The Foolish Poetic Mind

My friend Alexa left her family for a short fling with a contractor who she hired to do the tile in, ironically, the family room, and lost everything. I was talking to her about why she did and she told me that one morning she saw John straight and yet supple in the light of the early morning and she just couldn’t will herself to say no. For a moment his beauty transfigured everything, made any risk worth taking, made her life seem not just worth it, but blessed. “Me and my stupid poetic mind.” she said to me.

And honestly it made me wonder. Like many people who have been hurt she yearned for a life without emotion, not noticing, or maybe deliberately ignoring the obvious counterpoint, to wit, that yearning is an emotion. But what about her feeling about her foolish poetic mind?

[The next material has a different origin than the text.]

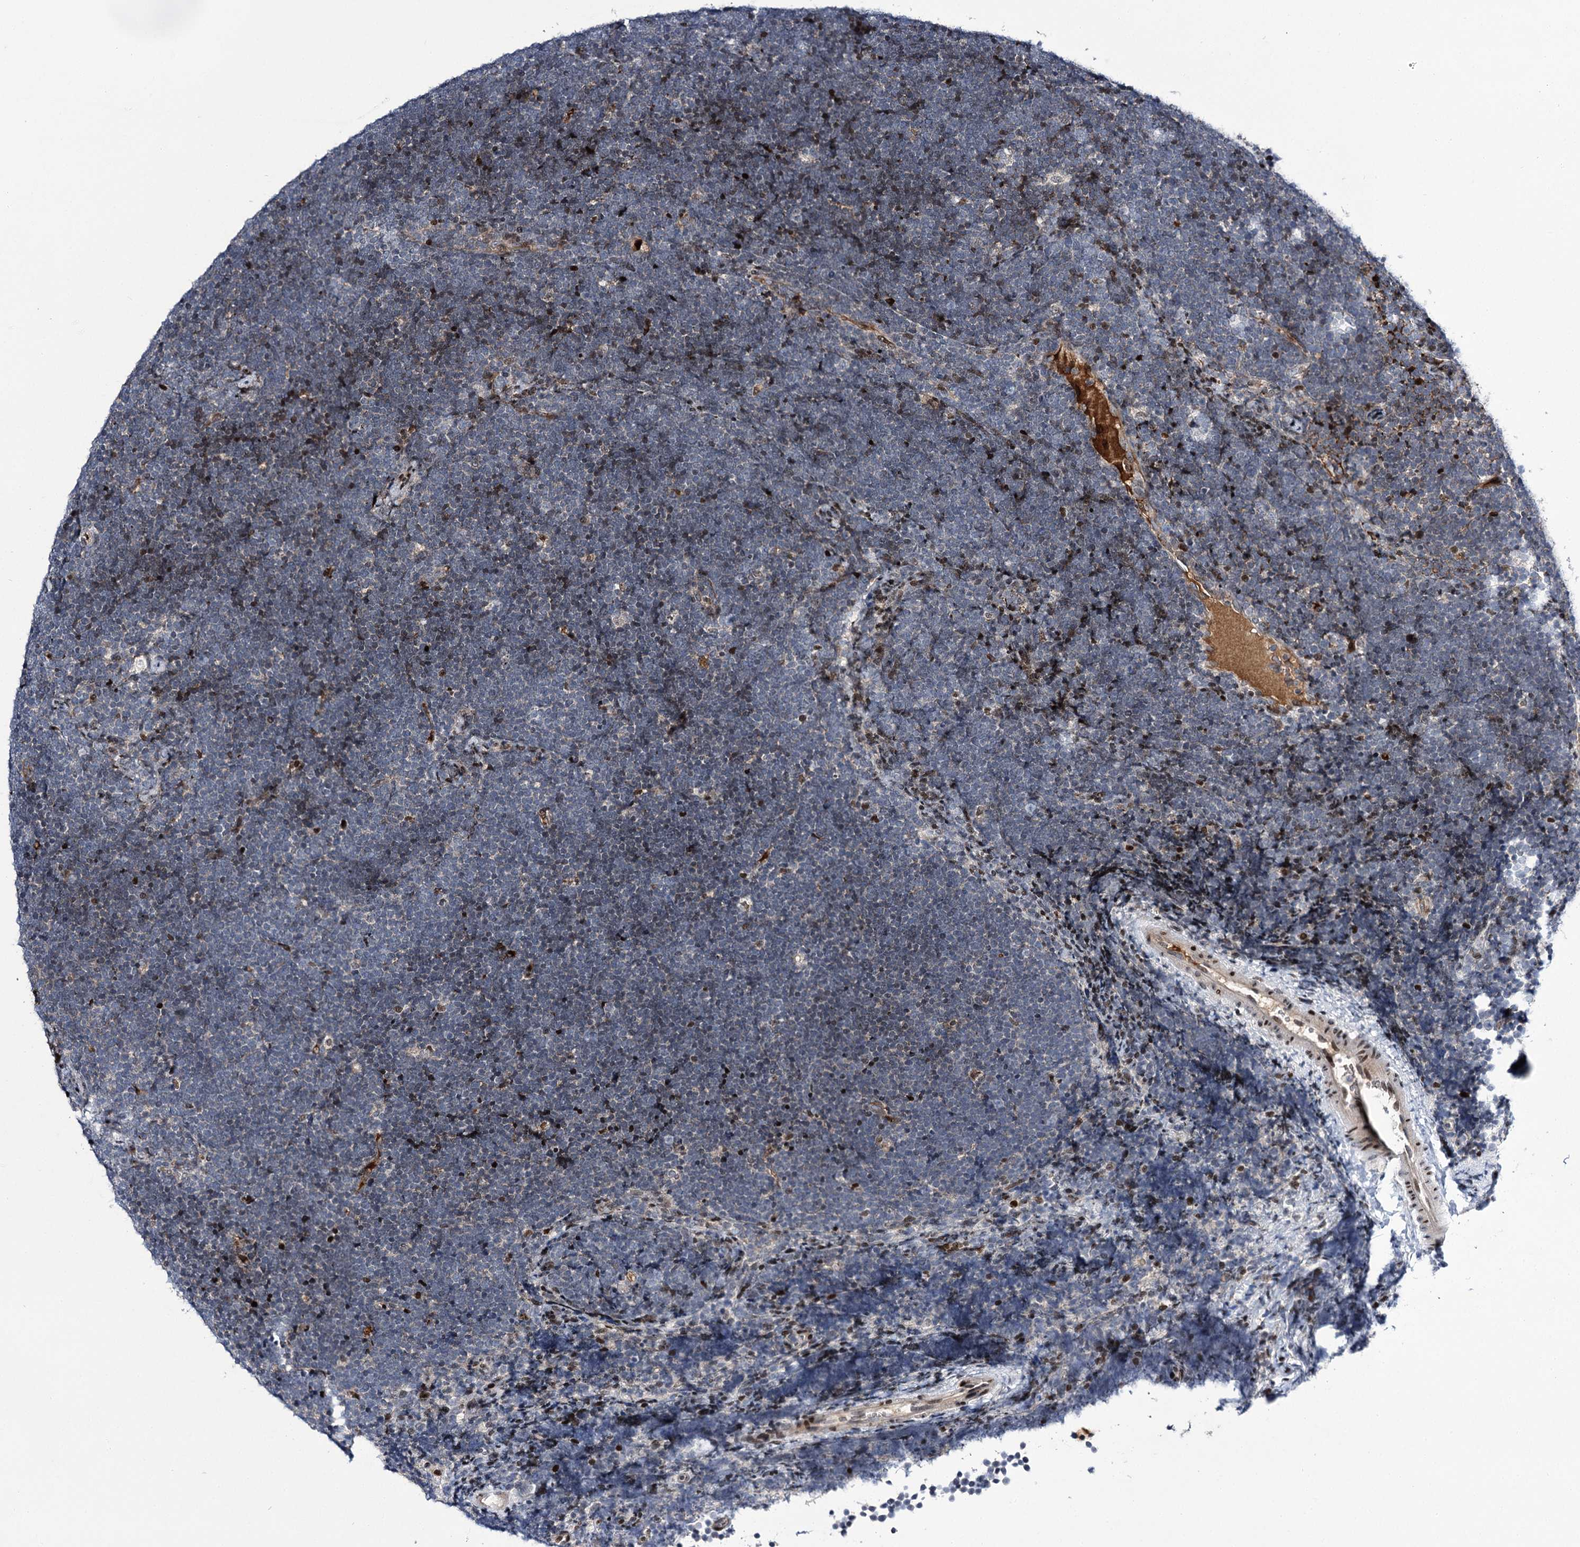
{"staining": {"intensity": "negative", "quantity": "none", "location": "none"}, "tissue": "lymphoma", "cell_type": "Tumor cells", "image_type": "cancer", "snomed": [{"axis": "morphology", "description": "Malignant lymphoma, non-Hodgkin's type, High grade"}, {"axis": "topography", "description": "Lymph node"}], "caption": "Immunohistochemistry (IHC) of high-grade malignant lymphoma, non-Hodgkin's type demonstrates no positivity in tumor cells.", "gene": "ITFG2", "patient": {"sex": "male", "age": 13}}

I remember thinking, when I was wondering about war, whether the old writers in the 50s were right to say that there was something uniquely horrible about the threat of nuclear annihilation: are they right? Because you’d read that, in a writer like E B White, that it’s particularly terrible that New York City could be destroyed by a single flight of airplanes (no bigger than a flock of geese wrote White) carrying a single bomb. But I thought — so what? Am I any less dead if I am killed by a conventional bomb? Or have my head hacked off with a sword, as in the Rape of Nanjing? Isn’t EB White giving in to his “foolish poetic mind” imagining that the poetry of the death — a whole city killed by a single bomb! — trumps the prose of it — dead is dead? Isn’t EB making the same mistake as my friend Alexa, who gives up growing old as a beloved Grandma, for a moment of sweetness, and light?

Or is it just as poetic to think that a human being alive is any different than a human being dead? It’s all just modifications in the quantum field, isn’t it, whether the head is on the neck, or some distance away? And isn’t the quantum field itself the beautiful thing, the Light, behind all our colorful stained glass, the white paper underneath our smudgy pictograms?

Or is that another illusion that Light is beautiful? Light is beautiful if it shines upon something beautiful, perhaps, and if we imagine it showing us something not so beautiful, then perhaps, not so much?

I asked the Tarot deck whether I should even ask the internet (wordpress blogging site) to publish these thoughts, or whether they were better left unexpressed, or better yet, forgotten? And I drew the Fool once, and then again, and then a third time.